Put the listing's lines into a JSON list of strings, one string per line, with blank lines omitted and the pictures left out. Begin at the line that contains "Lentera Post" and stop after the line that contains "אבטחת מידע ב-Google".

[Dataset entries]
● ● ●

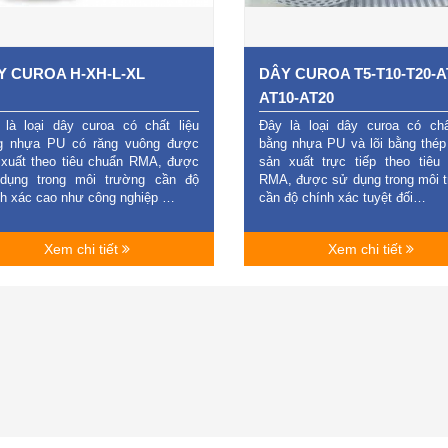
Y CUROA H-XH-L-XL
DÂY CUROA T5-T10-T20-A
AT10-AT20
 là loại dây curoa có chất liệu
Đây là loại dây curoa có chấ
g nhựa PU có răng vuông được
bằng nhựa PU và lõi bằng thé
 xuất theo tiêu chuẩn RMA, được
sản xuất trực tiếp theo tiêu
dụng trong môi trường cần độ
RMA, được sử dụng trong môi 
nh xác cao như công nghiệp …
cần độ chính xác tuyệt đối…
Xem chi tiết
Xem chi tiết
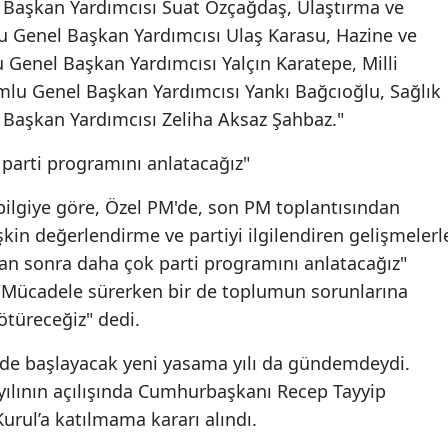
 Başkan Yardımcısı Suat Özçağdaş, Ulaştırma ve
u Genel Başkan Yardımcısı Ulaş Karasu, Hazine ve
 Genel Başkan Yardımcısı Yalçın Karatepe, Milli
lu Genel Başkan Yardımcısı Yankı Bağcıoğlu, Sağlık
Başkan Yardımcısı Zeliha Aksaz Şahbaz."
parti programını anlatacağız"
bilgiye göre, Özel PM'de, son PM toplantısından
in değerlendirme ve partiyi ilgilendiren gelişmelerl
dan sonra daha çok parti programını anlatacağız"
, "Mücadele sürerken bir de toplumun sorunlarına
ötüreceğiz" dedi.
’de başlayacak yeni yasama yılı da gündemdeydi.
ılının açılışında Cumhurbaşkanı Recep Tayyip
rul’a katılmama kararı alındı.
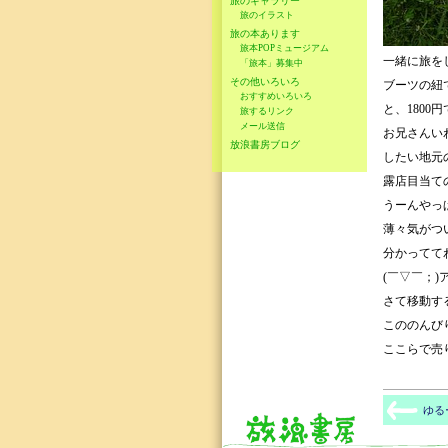
旅のギャラリー
旅のイラスト
旅の本あります
旅本POPミュージアム
一緒に旅を
「旅本」募集中
その他いろいろ
ブーツの紐
おすすめいろいろ
と、1800
旅するリンク
メール送信
お兄さんい
放浪書房ブログ
したい地元
露店目当て
うーんやっぱ
薄々気がつ
分かってて
(￣▽￣；
さて移動す
こののんび
ここらで売
ゆる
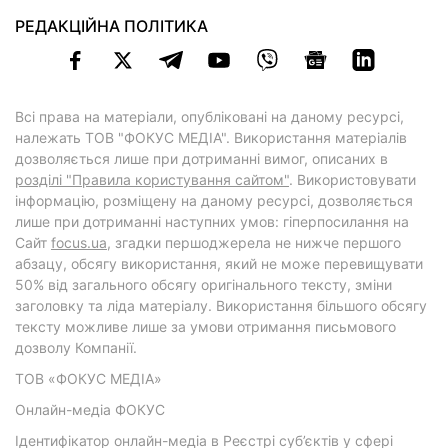
РЕДАКЦІЙНА ПОЛІТИКА
Всі права на матеріали, опубліковані на даному ресурсі,
належать ТОВ "ФОКУС МЕДІА". Використання матеріалів
дозволяється лише при дотриманні вимог, описаних в
розділі "Правила користування сайтом"
. Використовувати
інформацію, розміщену на даному ресурсі, дозволяється
лише при дотриманні наступних умов: гіперпосилання на
Cайт
focus.ua
, згадки першоджерела не нижче першого
абзацу, обсягу використання, який не може перевищувати
50% від загального обсягу оригінального тексту, зміни
заголовку та ліда матеріалу. Використання більшого обсягу
тексту можливе лише за умови отримання письмового
дозволу Компанії.
ТОВ «ФОКУС МЕДІА»
Онлайн-медіа ФОКУС
Ідентифікатор онлайн-медіа в Реєстрі суб’єктів у сфері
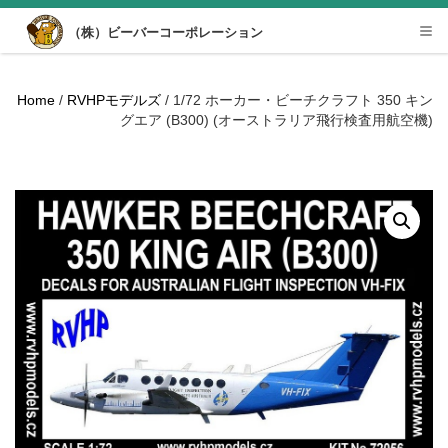
Desktop View
（株）ビーバーコーポレーション
Tog
nav
Home
/
RVHPモデルズ
/ 1/72 ホーカー・ビーチクラフト 350 キン
グエア (B300) (オーストラリア飛行検査用航空機)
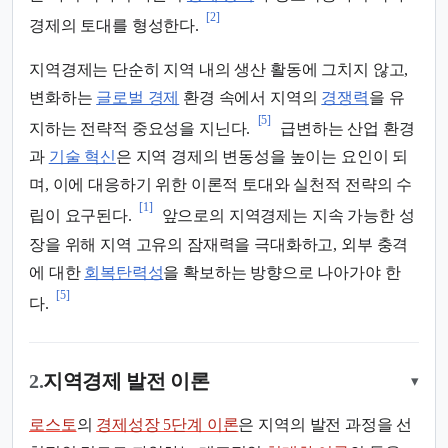
[2]
경제의 토대를 형성한다.
지역경제는 단순히 지역 내의 생산 활동에 그치지 않고,
변화하는
글로벌 경제
환경 속에서 지역의
경쟁력
을 유
[5]
지하는 전략적 중요성을 지닌다.
급변하는 산업 환경
과
기술 혁신
은 지역 경제의 변동성을 높이는 요인이 되
며, 이에 대응하기 위한 이론적 토대와 실천적 전략의 수
[1]
립이 요구된다.
앞으로의 지역경제는 지속 가능한 성
장을 위해 지역 고유의 잠재력을 극대화하고, 외부 충격
에 대한
회복탄력성
을 확보하는 방향으로 나아가야 한
[5]
다.
2.
지역경제 발전 이론
▾
로스토
의
경제성장 5단계 이론
은 지역의 발전 과정을 선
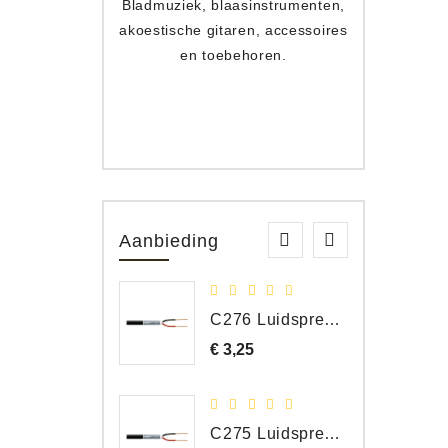
Bladmuziek, blaasinstrumenten,
Toets
akoestische gitaren, accessoires
apparat
en toebehoren.
Aanbieding
C276 Luidspreker kabel 2 x 2,50 mm² (per meter)
€ 3,25
Prijs
C275 Luidspreker kabel 2 x 1,50 mm² (Per Meter)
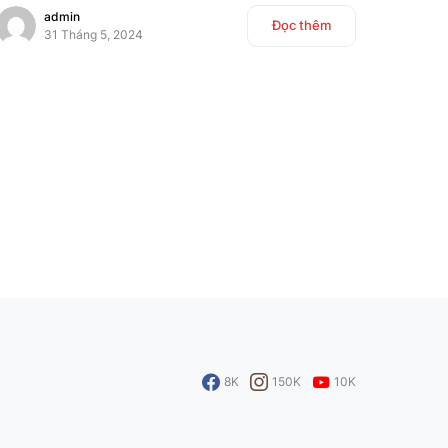
admin
Đọc thêm
31 Tháng 5, 2024
8K
150K
10K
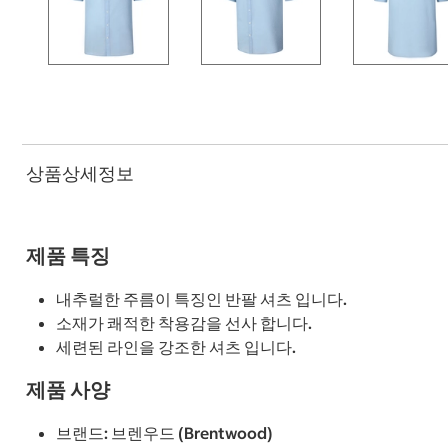
상품상세정보
제품 특징
내추럴한 주름이 특징인 반팔 셔츠 입니다.
소재가 쾌적한 착용감을 선사 합니다.
세련된 라인을 강조한 셔츠 입니다.
제품 사양
브랜드: 브렌우드 (Brentwood)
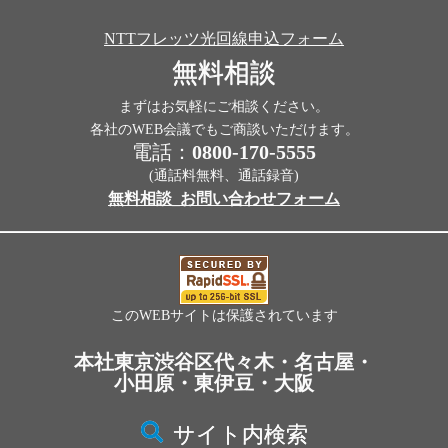
NTTフレッツ光回線申込フォーム
無料相談
まずはお気軽にご相談ください。
各社のWEB会議でもご商談いただけます。
電話：
0800-170-5555
(通話料無料、通話録音)
無料相談_お問い合わせフォーム
このWEBサイトは保護されています
本社東京渋谷区代々木・名古屋・
小田原・東伊豆・大阪
サイト内検索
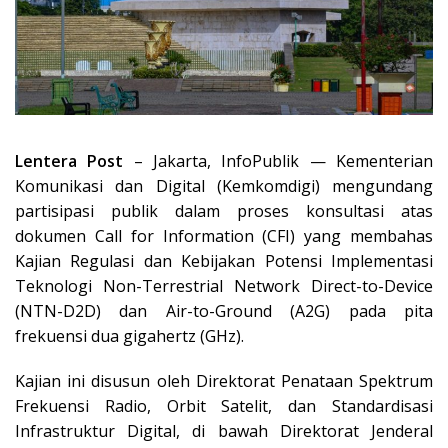
Lentera Post
– Jakarta, InfoPublik — Kementerian
Komunikasi dan Digital (Kemkomdigi) mengundang
partisipasi publik dalam proses konsultasi atas
dokumen Call for Information (CFI) yang membahas
Kajian Regulasi dan Kebijakan Potensi Implementasi
Teknologi Non-Terrestrial Network Direct-to-Device
(NTN-D2D) dan Air-to-Ground (A2G) pada pita
frekuensi dua gigahertz (GHz).
Kajian ini disusun oleh Direktorat Penataan Spektrum
Frekuensi Radio, Orbit Satelit, dan Standardisasi
Infrastruktur Digital, di bawah Direktorat Jenderal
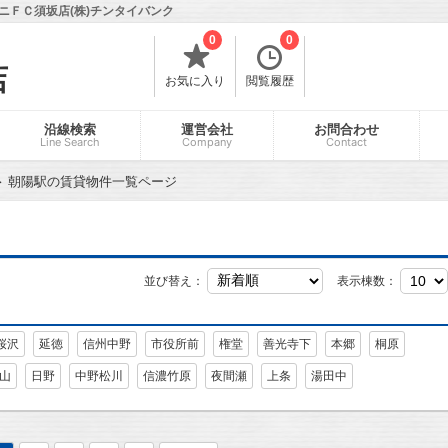
ニＦＣ須坂店(株)チンタイバンク
0
0
店
お気に入り
閲覧履歴
沿線検索
運営会社
お問合わせ
Line Search
Company
Contact
朝陽駅の賃貸物件一覧ページ
並び替え：
表示棟数：
桜沢
延徳
信州中野
市役所前
権堂
善光寺下
本郷
桐原
山
日野
中野松川
信濃竹原
夜間瀬
上条
湯田中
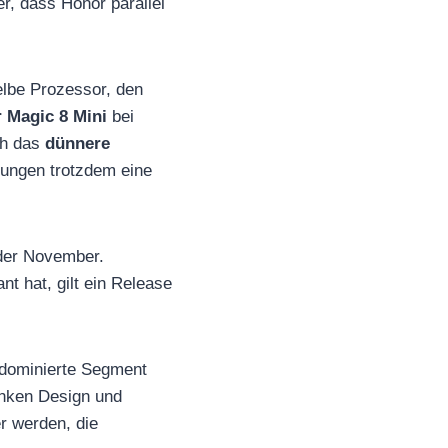
r, dass Honor parallel
elbe Prozessor, den
 Magic 8 Mini
bei
ch das
dünnere
zungen trotzdem eine
der November.
t hat, gilt ein Release
dominierte Segment
anken Design und
er werden, die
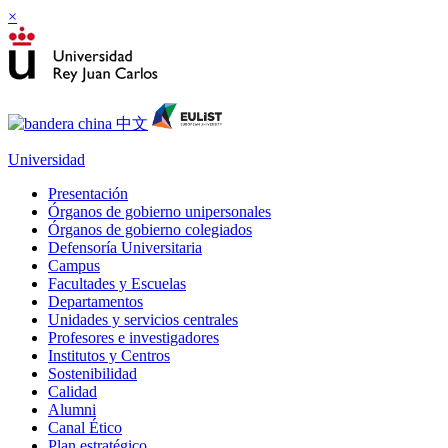
×
Universidad
Presentación
Órganos de gobierno unipersonales
Órganos de gobierno colegiados
Defensoría Universitaria
Campus
Facultades y Escuelas
Departamentos
Unidades y servicios centrales
Profesores e investigadores
Institutos y Centros
Sostenibilidad
Calidad
Alumni
Canal Ético
Plan estratégico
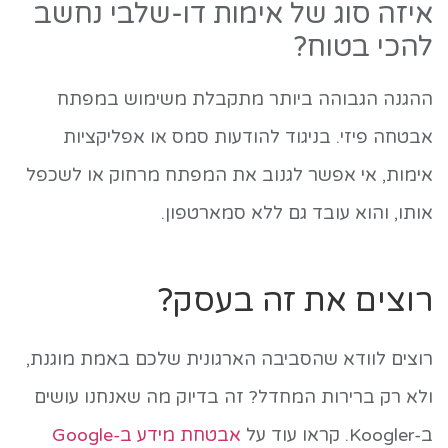
איזה סוג של אימות דו-שלבי נחשב
להכי בטוח?
ההגנה הגבוהה ביותר מתקבלת משימוש במפתח
אבטחה פיזי. בניגוד להודעות סמס או אפליקציות
אימות, אי אפשר לגנוב את המפתח מרחוק או לשכפל
אותו, והוא עובד גם ללא סמארטפון.
רוצים את זה בעסק?
רוצים לוודא שהסביבה הארגונית שלכם באמת מוגנת,
ולא רק ברירות המחדל? זה בדיוק מה שאנחנו עושים
ב-Koogler. קראו עוד על
אבטחת מידע ב-Google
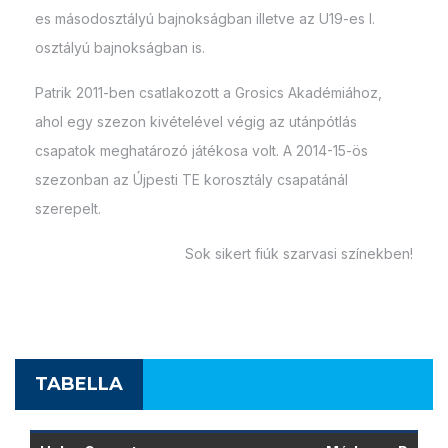
es másodosztályú bajnokságban illetve az U19-es I.
osztályú bajnokságban is.
Patrik 2011-ben csatlakozott a Grosics Akadémiához,
ahol egy szezon kivételével végig az utánpótlás
csapatok meghatározó játékosa volt. A 2014-15-ös
szezonban az Újpesti TE korosztály csapatánál
szerepelt.
Sok sikert fiúk szarvasi színekben!
TABELLA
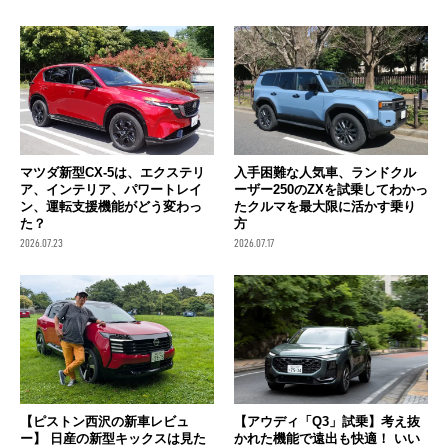
マツダ新型CX-5は、エクステリ
入手困難な人気車、ランドクル
ア、インテリア、パワートレイ
ーザー250のZXを試乗してわかっ
ン、運転支援機能がどう変わっ
たクルマを最大限に活かす乗り
た？
方
2026.07.23
2026.07.17
【ピストン西沢の新車レビュ
【アウディ「Q3」試乗】考え抜
ー】 日産の新型キックスは見た
かれた機能で遠出も快適！ いい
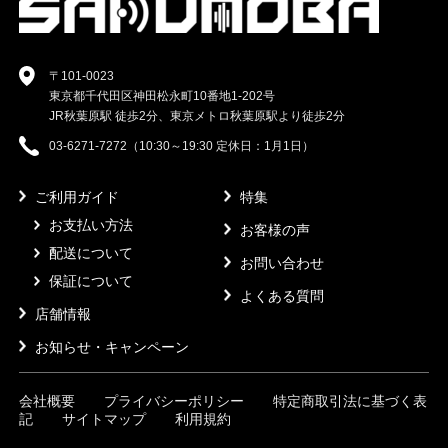
〒101-0023
東京都千代田区神田松永町10番地1-202号
JR秋葉原駅 徒歩2分、東京メトロ秋葉原駅より徒歩2分
03-6271-7272（10:30～19:30 定休日：1月1日）
ご利用ガイド
特集
お支払い方法
お客様の声
配送について
お問い合わせ
保証について
よくある質問
店舗情報
お知らせ・キャンペーン
会社概要
プライバシーポリシー
特定商取引法に基づく表
記
サイトマップ
利用規約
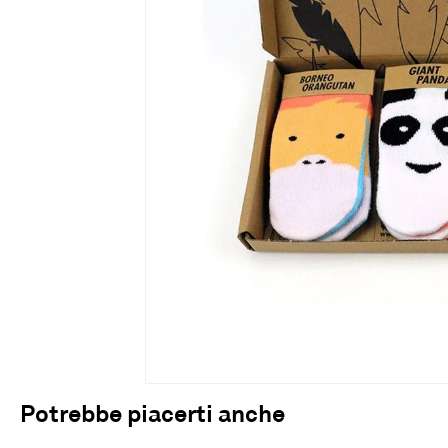
Potrebbe piacerti anche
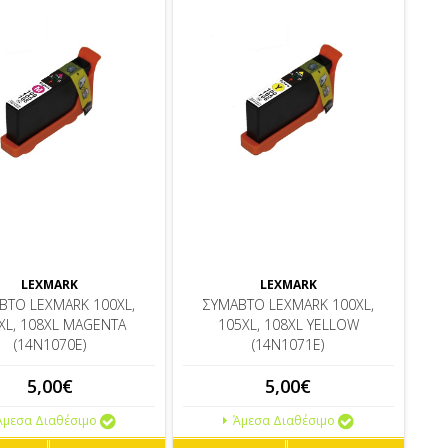
LEXMARK
LEXMARK
ΒΤΟ LEXMARK 100XL,
ΣΥΜΑΒΤΟ LEXMARK 100XL,
XL, 108XL MAGENTA
105XL, 108XL YELLOW
(14N1070E)
(14N1071E)
5,00€
5,00€
μεσα Διαθέσιμο
Άμεσα Διαθέσιμο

● ● ●

▸ **Written response**
[
  "Lentera Post",
  "– Jakarta, InfoPublik — Kementerian",
  "Komunikasi dan Digital (Kemkomdigi) mengundang",
  "partisipasi publik dalam proses konsultasi atas",
  "dokumen Call for Information (CFI) yang membahas",
  "Kajian Regulasi dan Kebijakan Potensi Implementasi",
  "Teknologi Non-Terrestrial Network Direct-to-Device",
  "(NTN-D2D) dan Air-to-Ground (A2G) pada pita",
  "frekuensi dua gigahertz (GHz).",
  "Kajian ini disusun oleh Direktorat Penataan Spektrum",
  "Frekuensi Radio, Orbit Satelit, dan Standardisasi",
  "Infrastruktur Digital, di bawah Direktorat Jenderal",
  "ニＦＣ須坂店(株)チンタイバンク",
  "0",
  "0",
  "店",
  "お気に入り",
  "閲覧履歴",
  "沿線検索",
  "運営会社",
  "お問合わせ",
  "Line Search",
  "Company",
  "Contact",
  "朝陽駅の賃貸物件一覧ページ",
  "並び替え：",
  "表示棟数：",
  "桜沢",
  "延徳",
  "信州中野",
  "市役所前",
  "権堂",
  "善光寺下",
  "本郷",
  "桐原",
  "山",
  "日野",
  "中野松川",
  "信濃竹原",
  "夜間瀬",
  "上条",
  "湯田中",
  "r, dass Honor parallel",
  "elbe Prozessor, den",
  " Magic 8 Mini",
  "bei",
  "ch das",
  "dünnere",
  "zungen trotzdem eine",
  "der November.",
  "t hat, gilt ein Release",
  "dominierte Segment",
  "anken Design und",
  "er werden, die",
  "×",
  "Universidad",
  "Presentación",
  "Órganos de gobierno unipersonales",
  "Órganos de gobierno colegiados",
  "Defensoría Universitaria",
  "Campus",
  "Facultades y Escuelas",
  "Departamentos",
  "Unidades y servicios centrales",
  "Profesores e investigadores",
  "Institutos y Centros",
  "Sostenibilidad",
  "Calidad",
  "Alumni",
  "Canal Ético",
  "Plan estratégico",
  "איזה סוג של אימות דו-שלבי נחשב",
  "להכי בטוח?",
  "ההגנה הגבוהה ביותר מתקבלת משימוש במפתח",
  "אבטחה פיזי. בניגוד להודעות סמס או אפליקציות",
  "אימות, אי אפשר לגנוב את המפתח מרחוק או לשכפל",
  "אותו, והוא עובד גם ללא סמארטפון.",
  "רוצים את זה בעסק?",
  "רוצים לוודא שהסביבה הארגונית שלכם באמת מוגנת,",
  "ולא רק ברירות המחדל? זה בדיוק מה שאנחנו עושים",
  "ב-Koogler. קראו עוד על",
  "אבטחת מידע ב-Google"
]